#### To-do item
Show the lines below that contain the string "Créditos".

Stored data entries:
+ + + + +

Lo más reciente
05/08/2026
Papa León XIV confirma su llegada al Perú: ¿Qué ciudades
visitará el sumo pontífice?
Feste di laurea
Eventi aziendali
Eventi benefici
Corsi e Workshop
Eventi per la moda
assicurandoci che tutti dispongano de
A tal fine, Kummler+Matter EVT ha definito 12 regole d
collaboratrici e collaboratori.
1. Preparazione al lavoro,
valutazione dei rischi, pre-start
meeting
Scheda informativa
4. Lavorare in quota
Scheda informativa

+ + + + +

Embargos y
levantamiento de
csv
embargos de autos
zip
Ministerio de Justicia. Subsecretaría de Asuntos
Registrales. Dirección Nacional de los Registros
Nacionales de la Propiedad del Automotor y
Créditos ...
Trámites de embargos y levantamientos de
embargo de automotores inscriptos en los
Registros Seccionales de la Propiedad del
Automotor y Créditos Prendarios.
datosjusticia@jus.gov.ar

+ + + + +

#### Output
Créditos ...
Automotor y Créditos Prendarios.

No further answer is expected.